Sob a liderança do professor Tomaso Bottio, a equipe de cardiochirurgia do Bari não só manteve o primado italiano, mas expandiu sua influência: 21% dos pacientes vêm de outras regiões, como Campânia, Basilicata e Sicília, evidenciando a mobilidade ativa da rede. Esse sucesso reflete investimentos em capital humano e inovação, como a integração de doações em assistolia para corações, e demonstra que o Sul da Itália pode competir – e vencer – nos mais altos níveis internacionais.
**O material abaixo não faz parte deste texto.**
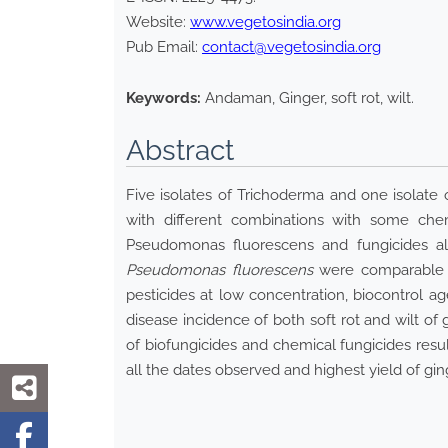
Website:
www.vegetosindia.org
Pub Email:
contact@vegetosindia.org
Keywords:
Andaman, Ginger, soft rot, wilt.
Abstract
Five isolates of Trichoderma and one isolat
with different combinations with some chem
Pseudomonas fluorescens and fungicides alo
Pseudomonas fluorescens
were comparable to
pesticides at low concentration, biocontrol 
disease incidence of both soft rot and wilt of
of biofungicides and chemical fungicides resul
all the dates observed and highest yield of gin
O presidente da Puglia, Michele Emiliano, celebrou o feito como prova da "maturidade de um sistema e de profissionais dedicados", enquanto o diretor do CNT, Giuseppe Feltrin, enfatiza: "Esses números confirmam a força do sistema italiano".

Um chamado à ação global

A liderança italiana em doação e transplante de órgãos – de 30,2 pmp totais a inovações como as do Bari – não é acidental. É o resultado de políticas públicas robustas, colaboração inter-regional e, acima de tudo, a generosidade de famílias doadoras que, em momento de dor, escolhem dar vida. Defendo que esses avanços sirvam de modelo para outros países, especialmente em um cenário de listas de espera que ainda desafiam sistemas de saúde globais.

Para os italianos, é um lembrete: declare sua vontade de doar no portal do Ministero della Salute. Cada gesto pode ser o próximo recorde. A Itália não para de inovar – e o mundo agradece.